ASSIGNMENT: In the text below on John Barsha, swap "catcher" for "pitcher" and write out the stretch from "He also played" through "the Syracuse Pros.".

Personal information
- Born: December 25, 1898 Russia
- Died: February 18, 1976 (aged 77) New York, New York, U.S.

Career information
- High school: Boys (Brooklyn, New York, U.S.)
- College: Syracuse

Career history
- Rochester Jeffersons (1920); Syracuse Pros (1921);
- Stats at Pro Football Reference

= John Barsha =

Russian-born American football player (1898–1976)

John F. Barsha (born Abraham Barshofsky, December 25, 1898 – February 18, 1976), was a Russian-American professional American football fullback who played for the Rochester Jeffersons of the American Professional Football Association (APFA) and the Syracuse Pros, who may or may not have been members of the same league. He played college football, basketball and baseball at Syracuse. He was also nicknamed "the Brooklyn Bullet".

==Early and personal life==
Barsha was Jewish, and his family immigrated from Russia to the United States when he was a small child. He attended Boys High School in Brooklyn, New York. During his senior year of high school, he changed his name from Abraham Barshofsky to John Barsha. According to OrangeHoops.org, he did it to "hide his participation in an unscheduled game that his basketball team played without the coach's knowledge". He lived in Brooklyn, New York.

Barsha also attended the Syracuse University College of Law and worked as a lawyer. He also coached basketball and football at Norwich High School in Norwich, New York. He had two children (son; Jerry, and daughter; Betty Schwartz) with his wife Daisy Ferrari. He died at the age of 78 in 1976.

==College career==
Barsha lettered in football, basketball and baseball for the Syracuse Orangemen of Syracuse University, serving as captain of both the basketball and the baseball teams. He was a member of Phi Beta Kappa, and was a magna cum laude graduate of the university.

He lettered four seasons for the football team from 1916 to 1919. He was co‐captain of the 1918 Walter Camp All American football team and named an Honorable Mention.

Barsha played guard on the basketball team. He played in 17 games, starting 16, during the 1917–18 college basketball season and averaged 2.0 points per game. The team finished with a 16–1 record and were later retroactively named national champions by the Helms Athletic Foundation. He played in 16 games, all starts, during the 1918–19 season and averaged 6.1 points per game. Barsha was the team's designated free throw shooter that season. He played in 18 games, all starts, during the 1919–20 season and averaged 3.5 points per game. He was a team captain that season. Barsha played in 51 games, starting 50, during his college basketball career and averaged 3.8 points per game.

He also played catcher on the baseball team.

==Professional career==
Barsha played in three games, all starts, as a fullback for the Rochester Jeffersons of the APFA in 1920 and scored one rushing touchdown. He later played for the Syracuse Pros.

After his professional career ended, Barsha worked as an attorney.

GIVEN RECORDS:
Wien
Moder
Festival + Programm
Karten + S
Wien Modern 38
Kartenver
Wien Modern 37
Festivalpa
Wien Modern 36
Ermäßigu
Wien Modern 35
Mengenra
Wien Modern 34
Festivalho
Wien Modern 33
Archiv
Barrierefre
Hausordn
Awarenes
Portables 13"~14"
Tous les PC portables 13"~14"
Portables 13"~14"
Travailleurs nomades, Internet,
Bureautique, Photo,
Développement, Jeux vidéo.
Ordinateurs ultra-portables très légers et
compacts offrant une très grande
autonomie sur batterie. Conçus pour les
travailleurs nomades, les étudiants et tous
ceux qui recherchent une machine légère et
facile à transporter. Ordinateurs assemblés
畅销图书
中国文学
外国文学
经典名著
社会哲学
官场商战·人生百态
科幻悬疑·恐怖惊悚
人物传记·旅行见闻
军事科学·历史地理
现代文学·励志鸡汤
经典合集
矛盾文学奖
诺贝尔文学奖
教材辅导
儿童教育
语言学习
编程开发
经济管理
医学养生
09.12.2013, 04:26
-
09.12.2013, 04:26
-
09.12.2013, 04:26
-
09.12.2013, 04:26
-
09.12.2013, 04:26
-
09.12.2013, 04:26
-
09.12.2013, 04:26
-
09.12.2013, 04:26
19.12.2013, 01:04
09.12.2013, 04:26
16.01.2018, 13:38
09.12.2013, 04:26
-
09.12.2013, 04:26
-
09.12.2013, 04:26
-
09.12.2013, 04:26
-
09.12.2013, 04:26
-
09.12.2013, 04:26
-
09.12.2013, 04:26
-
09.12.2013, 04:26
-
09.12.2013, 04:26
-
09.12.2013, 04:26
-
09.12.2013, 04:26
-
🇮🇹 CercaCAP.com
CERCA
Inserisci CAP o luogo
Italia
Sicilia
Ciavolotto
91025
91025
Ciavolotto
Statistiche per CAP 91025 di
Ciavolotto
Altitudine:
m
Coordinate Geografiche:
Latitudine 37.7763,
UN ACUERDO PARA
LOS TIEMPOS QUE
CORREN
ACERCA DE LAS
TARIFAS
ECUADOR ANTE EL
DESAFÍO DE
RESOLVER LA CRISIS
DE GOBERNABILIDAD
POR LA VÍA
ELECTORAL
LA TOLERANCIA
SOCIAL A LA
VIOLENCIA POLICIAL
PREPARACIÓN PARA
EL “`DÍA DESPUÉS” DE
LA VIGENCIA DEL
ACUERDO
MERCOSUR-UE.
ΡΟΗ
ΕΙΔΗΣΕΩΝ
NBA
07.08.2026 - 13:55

RESPONSE TO THIS TASK:
He also played pitcher on the baseball team.

==Professional career==
Barsha played in three games, all starts, as a fullback for the Rochester Jeffersons of the APFA in 1920 and scored one rushing touchdown. He later played for the Syracuse Pros.